La contrebande des médicaments prend de l’ampleur et ce au détriment de la santé des citoyens. Les éléments de la Gendarmerie royale de Tanger, en collaboration avec les éléments de la douane, ont procédé le 14 février , à la saisie, dans un conteneur au port Tanger Med I, de 25 millions de comprimés du médicament «Tramadol» (225 mg) emballés dans des cartons. Ces médicaments en provenance de l’Asie étaient destinés à un pays africain. Deux mois auparavant, 35 millions de gélules de Tramadol avaient été saisies au port Tanger Med.

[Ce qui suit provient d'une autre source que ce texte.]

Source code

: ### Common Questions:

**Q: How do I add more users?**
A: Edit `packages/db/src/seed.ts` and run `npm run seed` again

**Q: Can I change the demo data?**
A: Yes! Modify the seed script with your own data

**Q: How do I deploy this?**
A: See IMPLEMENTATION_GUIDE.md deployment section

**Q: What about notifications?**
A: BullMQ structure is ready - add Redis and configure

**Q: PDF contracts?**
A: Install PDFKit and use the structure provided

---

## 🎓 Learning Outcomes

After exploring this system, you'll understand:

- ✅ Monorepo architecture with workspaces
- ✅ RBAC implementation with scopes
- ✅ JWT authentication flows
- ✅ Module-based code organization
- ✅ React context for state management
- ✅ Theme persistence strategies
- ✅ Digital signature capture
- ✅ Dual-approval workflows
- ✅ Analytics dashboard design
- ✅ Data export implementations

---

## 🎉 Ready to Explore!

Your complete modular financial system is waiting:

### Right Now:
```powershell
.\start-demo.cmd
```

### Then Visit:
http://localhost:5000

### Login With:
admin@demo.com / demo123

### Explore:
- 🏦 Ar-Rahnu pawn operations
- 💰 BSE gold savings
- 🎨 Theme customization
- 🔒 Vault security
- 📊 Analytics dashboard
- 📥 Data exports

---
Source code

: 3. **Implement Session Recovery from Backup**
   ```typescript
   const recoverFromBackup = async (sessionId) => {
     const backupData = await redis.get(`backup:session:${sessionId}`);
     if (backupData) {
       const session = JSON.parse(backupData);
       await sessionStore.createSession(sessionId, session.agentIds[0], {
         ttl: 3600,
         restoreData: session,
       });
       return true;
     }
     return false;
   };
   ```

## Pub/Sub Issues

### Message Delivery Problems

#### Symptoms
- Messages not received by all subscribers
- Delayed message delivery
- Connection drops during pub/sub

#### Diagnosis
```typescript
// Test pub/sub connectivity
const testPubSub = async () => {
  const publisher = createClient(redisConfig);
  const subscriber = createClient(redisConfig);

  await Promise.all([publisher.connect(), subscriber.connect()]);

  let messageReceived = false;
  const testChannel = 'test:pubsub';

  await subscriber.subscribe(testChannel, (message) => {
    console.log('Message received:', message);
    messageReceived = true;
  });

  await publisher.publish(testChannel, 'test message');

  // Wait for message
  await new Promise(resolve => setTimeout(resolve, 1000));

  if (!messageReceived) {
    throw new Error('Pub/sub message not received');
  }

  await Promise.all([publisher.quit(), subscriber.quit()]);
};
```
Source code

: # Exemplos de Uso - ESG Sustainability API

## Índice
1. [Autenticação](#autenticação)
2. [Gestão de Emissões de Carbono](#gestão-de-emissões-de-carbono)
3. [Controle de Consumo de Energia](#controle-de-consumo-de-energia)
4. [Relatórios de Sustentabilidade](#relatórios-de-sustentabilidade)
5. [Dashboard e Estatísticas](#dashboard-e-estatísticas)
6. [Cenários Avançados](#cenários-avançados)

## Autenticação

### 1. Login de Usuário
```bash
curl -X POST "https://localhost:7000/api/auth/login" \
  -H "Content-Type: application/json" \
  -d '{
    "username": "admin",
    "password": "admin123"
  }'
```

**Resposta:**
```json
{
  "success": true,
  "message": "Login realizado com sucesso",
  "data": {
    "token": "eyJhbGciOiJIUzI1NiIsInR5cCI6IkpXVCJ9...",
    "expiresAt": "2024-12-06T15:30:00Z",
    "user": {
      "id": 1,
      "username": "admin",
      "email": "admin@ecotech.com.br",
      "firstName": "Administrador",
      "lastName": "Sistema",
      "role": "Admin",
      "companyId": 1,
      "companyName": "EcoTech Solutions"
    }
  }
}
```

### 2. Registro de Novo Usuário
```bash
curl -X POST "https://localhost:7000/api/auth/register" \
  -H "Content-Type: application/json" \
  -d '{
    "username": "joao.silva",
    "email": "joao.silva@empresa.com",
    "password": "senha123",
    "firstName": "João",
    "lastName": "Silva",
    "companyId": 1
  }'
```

Les investigations entreprises avaient révélé que cette substance est un produit anti-inflammatoire délivré seulement sur ordonnance médicale, susceptible d’être utilisé comme drogue. Au cours de l’année 2017, la gendarmerie royale a saisi dans deux opérations menées au port de Tanger Med aux mois de juillet et d’octobre 2.880.000 gélules de «Tramadol» 120 mg et 501.000 comprimés du médicament Tab-Teedoll-p contenant la substance «Tramadol». Par ailleurs, il faut noter que du 1er janvier au 30 novembre 2017, 52 personnes ont été arrêtées au niveau national pour leur implication dans le commerce illégal de médicaments et de produits pharmaceutiques. Ainsi, 41 affaires ont été transmises à la justice.

Les opérations de perquisitions et de saisie menées par les services de police ont permis la saisie de 32.584 médicaments de contrebande et de 133 litres d’alcool à usage médical. Ces opérations ont été menées en coordination avec les représentants et les délégués du secteur médical et pharmaceutique.